**Description of the task**
The word "wrist" may appear in lines of the data; say how many such lines there are, with nothing beyond the number.

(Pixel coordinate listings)

+--

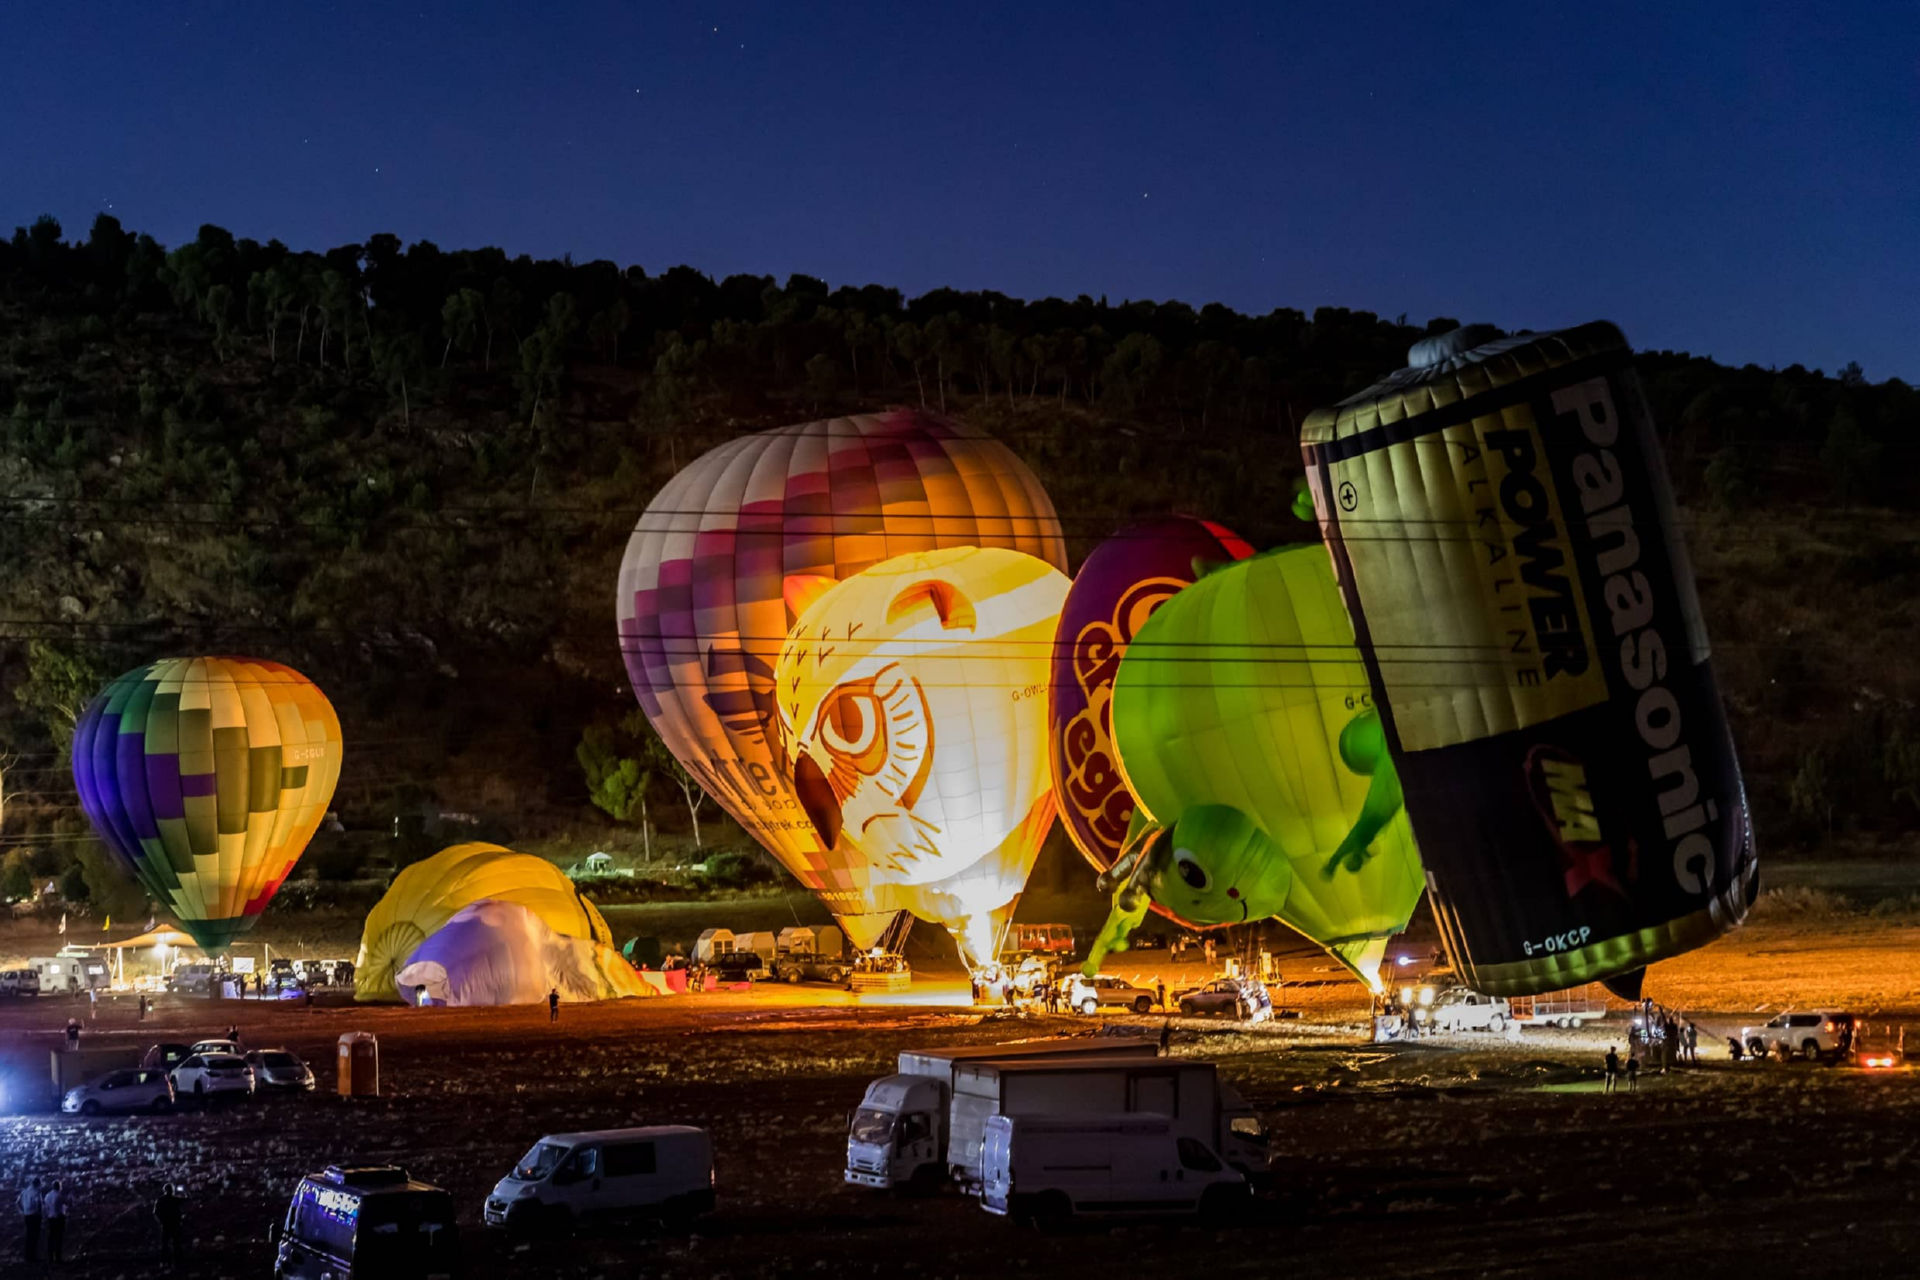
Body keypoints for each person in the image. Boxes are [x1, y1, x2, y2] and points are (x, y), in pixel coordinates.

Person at [154, 1183, 184, 1268]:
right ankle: (177, 1263)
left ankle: (165, 1262)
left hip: (166, 1225)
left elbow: (156, 1212)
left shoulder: (160, 1200)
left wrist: (161, 1221)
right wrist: (183, 1192)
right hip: (175, 1224)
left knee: (165, 1245)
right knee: (176, 1244)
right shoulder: (175, 1199)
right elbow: (188, 1198)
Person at [18, 1175, 42, 1263]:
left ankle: (28, 1256)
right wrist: (40, 1214)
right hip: (34, 1216)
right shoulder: (36, 1192)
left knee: (28, 1236)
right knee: (34, 1236)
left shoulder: (25, 1191)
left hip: (26, 1216)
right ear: (38, 1184)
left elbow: (17, 1202)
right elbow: (39, 1204)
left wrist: (22, 1211)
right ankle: (33, 1256)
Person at [42, 1179, 66, 1263]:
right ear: (59, 1187)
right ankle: (58, 1257)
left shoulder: (47, 1196)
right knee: (58, 1238)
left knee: (51, 1238)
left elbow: (45, 1208)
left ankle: (50, 1257)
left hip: (50, 1219)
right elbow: (60, 1208)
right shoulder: (59, 1196)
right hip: (58, 1219)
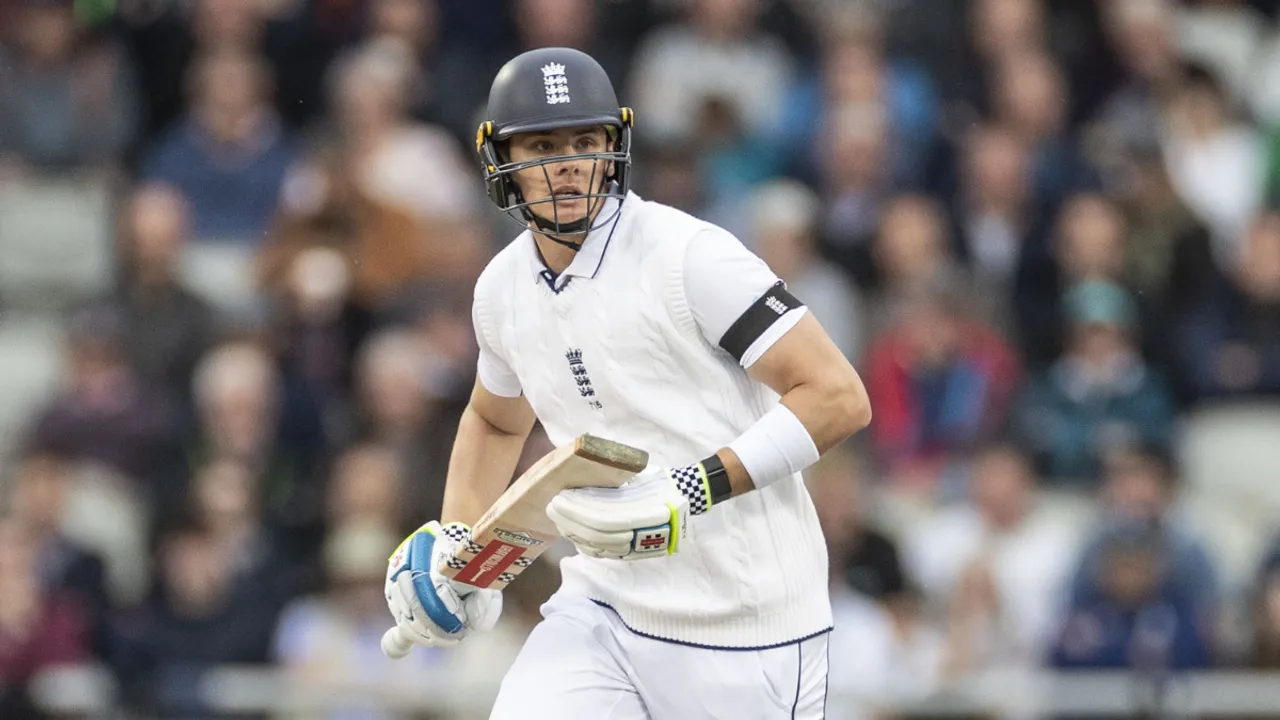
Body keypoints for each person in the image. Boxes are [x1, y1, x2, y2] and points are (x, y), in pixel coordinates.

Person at [379, 47, 872, 719]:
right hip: (601, 605)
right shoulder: (499, 289)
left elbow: (839, 397)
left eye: (585, 141)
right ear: (500, 159)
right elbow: (494, 419)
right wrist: (463, 551)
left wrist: (693, 487)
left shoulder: (690, 255)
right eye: (543, 145)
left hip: (748, 621)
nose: (568, 163)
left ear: (614, 147)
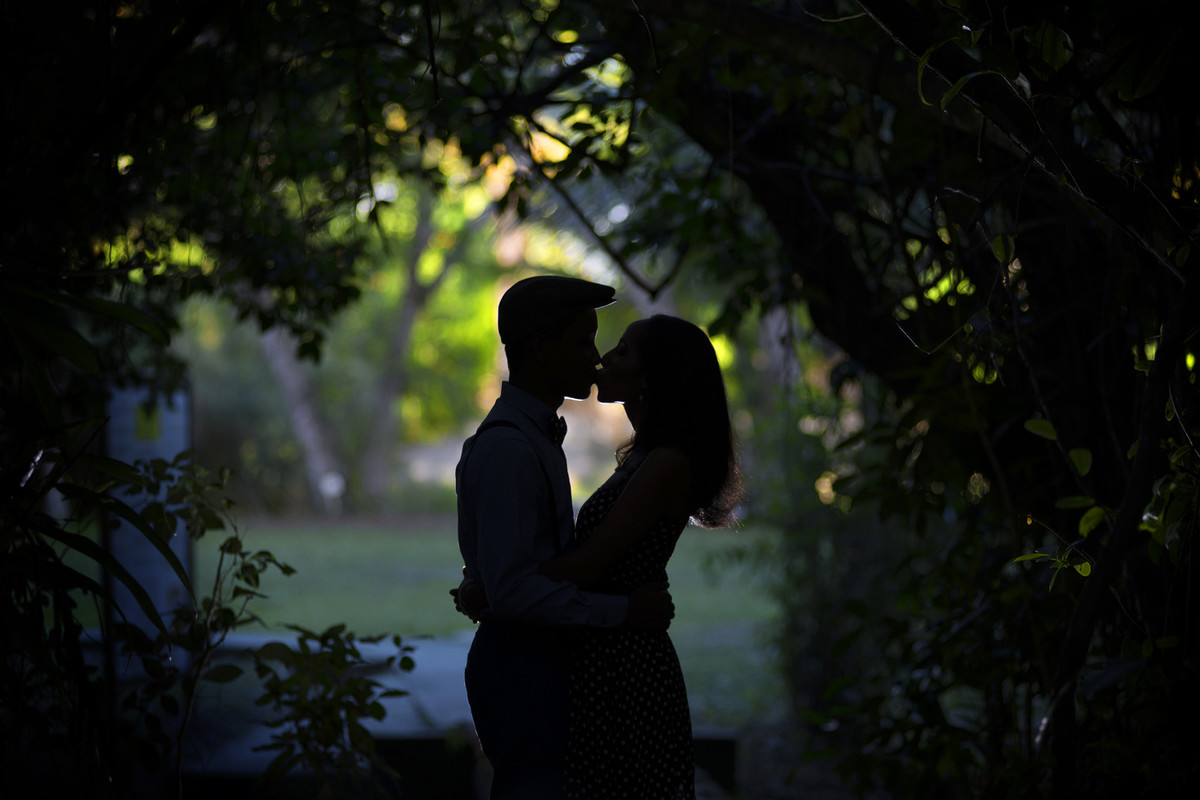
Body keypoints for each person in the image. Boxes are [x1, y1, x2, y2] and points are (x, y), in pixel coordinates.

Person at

+--

**Solution to this exercise**
6